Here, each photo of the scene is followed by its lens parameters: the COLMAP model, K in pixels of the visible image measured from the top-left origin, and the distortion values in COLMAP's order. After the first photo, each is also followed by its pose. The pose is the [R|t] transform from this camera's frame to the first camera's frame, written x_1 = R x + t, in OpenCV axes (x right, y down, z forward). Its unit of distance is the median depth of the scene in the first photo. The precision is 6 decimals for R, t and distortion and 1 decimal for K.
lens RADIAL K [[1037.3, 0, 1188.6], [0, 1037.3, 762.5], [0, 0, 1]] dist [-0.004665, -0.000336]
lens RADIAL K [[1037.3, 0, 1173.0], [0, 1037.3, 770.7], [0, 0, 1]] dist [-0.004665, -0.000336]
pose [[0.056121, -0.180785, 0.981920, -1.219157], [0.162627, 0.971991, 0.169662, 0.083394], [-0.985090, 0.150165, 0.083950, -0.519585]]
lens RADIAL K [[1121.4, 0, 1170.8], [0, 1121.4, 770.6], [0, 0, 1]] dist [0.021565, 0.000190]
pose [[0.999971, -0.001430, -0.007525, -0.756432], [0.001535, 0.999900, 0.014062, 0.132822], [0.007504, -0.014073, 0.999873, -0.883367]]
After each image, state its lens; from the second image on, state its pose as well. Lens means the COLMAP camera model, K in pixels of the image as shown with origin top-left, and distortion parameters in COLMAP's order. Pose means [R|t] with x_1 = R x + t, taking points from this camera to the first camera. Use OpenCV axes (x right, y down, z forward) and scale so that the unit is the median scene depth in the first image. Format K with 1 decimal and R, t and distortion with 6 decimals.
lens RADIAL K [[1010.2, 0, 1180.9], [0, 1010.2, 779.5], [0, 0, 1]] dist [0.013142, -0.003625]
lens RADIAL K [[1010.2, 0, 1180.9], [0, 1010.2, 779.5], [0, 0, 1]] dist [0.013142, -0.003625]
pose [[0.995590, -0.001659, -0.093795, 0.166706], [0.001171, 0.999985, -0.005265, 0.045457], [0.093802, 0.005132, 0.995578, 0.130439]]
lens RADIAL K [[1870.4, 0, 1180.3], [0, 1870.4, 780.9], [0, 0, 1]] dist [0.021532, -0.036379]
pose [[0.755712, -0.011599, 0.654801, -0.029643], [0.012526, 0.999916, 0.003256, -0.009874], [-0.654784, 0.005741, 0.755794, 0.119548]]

::::::

Type the whole listing again, unaltered.

Here, each photo of the scene is followed by its lens parameters: the COLMAP model, K in pixels of the visible image measured from the top-left origin, and the distortion values in COLMAP's order. After the first photo, each is also followed by its pose. The pose is the [R|t] transform from this camera's frame to the first camera's frame, written x_1 = R x + t, in OpenCV axes (x right, y down, z forward). Its unit of distance is the median depth of the scene in the first photo. The precision is 6 decimals for R, t and distortion and 1 decimal for K.
lens RADIAL K [[1037.3, 0, 1188.6], [0, 1037.3, 762.5], [0, 0, 1]] dist [-0.004665, -0.000336]
lens RADIAL K [[1037.3, 0, 1173.0], [0, 1037.3, 770.7], [0, 0, 1]] dist [-0.004665, -0.000336]
pose [[0.056121, -0.180785, 0.981920, -1.219157], [0.162627, 0.971991, 0.169662, 0.083394], [-0.985090, 0.150165, 0.083950, -0.519585]]
lens RADIAL K [[1121.4, 0, 1170.8], [0, 1121.4, 770.6], [0, 0, 1]] dist [0.021565, 0.000190]
pose [[0.999971, -0.001430, -0.007525, -0.756432], [0.001535, 0.999900, 0.014062, 0.132822], [0.007504, -0.014073, 0.999873, -0.883367]]
After each image, state its lens; from the second image on, state its pose as well. Lens means the COLMAP camera model, K in pixels of the image as shown with origin top-left, and distortion parameters in COLMAP's order. Pose means [R|t] with x_1 = R x + t, taking points from this camera to the first camera. Use OpenCV axes (x right, y down, z forward) and scale so that the unit is the median scene depth in the first image. Format K with 1 decimal and R, t and distortion with 6 decimals.
lens RADIAL K [[1010.2, 0, 1180.9], [0, 1010.2, 779.5], [0, 0, 1]] dist [0.013142, -0.003625]
lens RADIAL K [[1010.2, 0, 1180.9], [0, 1010.2, 779.5], [0, 0, 1]] dist [0.013142, -0.003625]
pose [[0.995590, -0.001659, -0.093795, 0.166706], [0.001171, 0.999985, -0.005265, 0.045457], [0.093802, 0.005132, 0.995578, 0.130439]]
lens RADIAL K [[1870.4, 0, 1180.3], [0, 1870.4, 780.9], [0, 0, 1]] dist [0.021532, -0.036379]
pose [[0.755712, -0.011599, 0.654801, -0.029643], [0.012526, 0.999916, 0.003256, -0.009874], [-0.654784, 0.005741, 0.755794, 0.119548]]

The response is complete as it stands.